BEGIN

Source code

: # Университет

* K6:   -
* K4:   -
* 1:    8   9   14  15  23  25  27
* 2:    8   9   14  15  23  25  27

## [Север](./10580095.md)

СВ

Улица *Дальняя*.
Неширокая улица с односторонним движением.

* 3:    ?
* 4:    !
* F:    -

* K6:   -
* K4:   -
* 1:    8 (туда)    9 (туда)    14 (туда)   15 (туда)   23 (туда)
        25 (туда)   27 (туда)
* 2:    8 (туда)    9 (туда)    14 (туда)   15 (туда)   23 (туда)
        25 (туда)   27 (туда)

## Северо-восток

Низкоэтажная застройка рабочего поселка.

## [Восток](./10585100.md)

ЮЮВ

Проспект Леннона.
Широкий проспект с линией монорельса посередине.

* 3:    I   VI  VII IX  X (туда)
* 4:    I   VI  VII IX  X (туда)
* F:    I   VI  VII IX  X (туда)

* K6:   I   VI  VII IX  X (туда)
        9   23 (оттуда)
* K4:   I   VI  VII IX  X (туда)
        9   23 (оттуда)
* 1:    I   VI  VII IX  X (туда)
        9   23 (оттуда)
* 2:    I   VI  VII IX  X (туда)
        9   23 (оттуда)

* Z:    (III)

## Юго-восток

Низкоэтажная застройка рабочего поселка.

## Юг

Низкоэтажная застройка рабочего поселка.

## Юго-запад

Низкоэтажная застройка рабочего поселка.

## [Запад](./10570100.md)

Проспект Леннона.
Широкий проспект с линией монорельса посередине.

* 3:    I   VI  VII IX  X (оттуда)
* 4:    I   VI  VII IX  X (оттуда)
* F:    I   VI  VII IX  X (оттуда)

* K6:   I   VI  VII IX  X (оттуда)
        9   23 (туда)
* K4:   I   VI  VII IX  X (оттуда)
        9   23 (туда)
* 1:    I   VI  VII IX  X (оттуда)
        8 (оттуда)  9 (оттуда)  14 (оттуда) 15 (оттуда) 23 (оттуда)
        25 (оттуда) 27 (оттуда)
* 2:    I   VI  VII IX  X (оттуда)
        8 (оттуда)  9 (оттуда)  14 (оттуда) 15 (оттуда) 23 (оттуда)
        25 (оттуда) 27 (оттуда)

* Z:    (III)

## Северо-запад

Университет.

END

→ **Task instructions**: Without altering a single word, reproduce the entries above.

→ **Written solution**:
Source code

: # Университет

* K6:   -
* K4:   -
* 1:    8   9   14  15  23  25  27
* 2:    8   9   14  15  23  25  27

## [Север](./10580095.md)

СВ

Улица *Дальняя*.
Неширокая улица с односторонним движением.

* 3:    ?
* 4:    !
* F:    -

* K6:   -
* K4:   -
* 1:    8 (туда)    9 (туда)    14 (туда)   15 (туда)   23 (туда)
        25 (туда)   27 (туда)
* 2:    8 (туда)    9 (туда)    14 (туда)   15 (туда)   23 (туда)
        25 (туда)   27 (туда)

## Северо-восток

Низкоэтажная застройка рабочего поселка.

## [Восток](./10585100.md)

ЮЮВ

Проспект Леннона.
Широкий проспект с линией монорельса посередине.

* 3:    I   VI  VII IX  X (туда)
* 4:    I   VI  VII IX  X (туда)
* F:    I   VI  VII IX  X (туда)

* K6:   I   VI  VII IX  X (туда)
        9   23 (оттуда)
* K4:   I   VI  VII IX  X (туда)
        9   23 (оттуда)
* 1:    I   VI  VII IX  X (туда)
        9   23 (оттуда)
* 2:    I   VI  VII IX  X (туда)
        9   23 (оттуда)

* Z:    (III)

## Юго-восток

Низкоэтажная застройка рабочего поселка.

## Юг

Низкоэтажная застройка рабочего поселка.

## Юго-запад

Низкоэтажная застройка рабочего поселка.

## [Запад](./10570100.md)

Проспект Леннона.
Широкий проспект с линией монорельса посередине.

* 3:    I   VI  VII IX  X (оттуда)
* 4:    I   VI  VII IX  X (оттуда)
* F:    I   VI  VII IX  X (оттуда)

* K6:   I   VI  VII IX  X (оттуда)
        9   23 (туда)
* K4:   I   VI  VII IX  X (оттуда)
        9   23 (туда)
* 1:    I   VI  VII IX  X (оттуда)
        8 (оттуда)  9 (оттуда)  14 (оттуда) 15 (оттуда) 23 (оттуда)
        25 (оттуда) 27 (оттуда)
* 2:    I   VI  VII IX  X (оттуда)
        8 (оттуда)  9 (оттуда)  14 (оттуда) 15 (оттуда) 23 (оттуда)
        25 (оттуда) 27 (оттуда)

* Z:    (III)

## Северо-запад

Университет.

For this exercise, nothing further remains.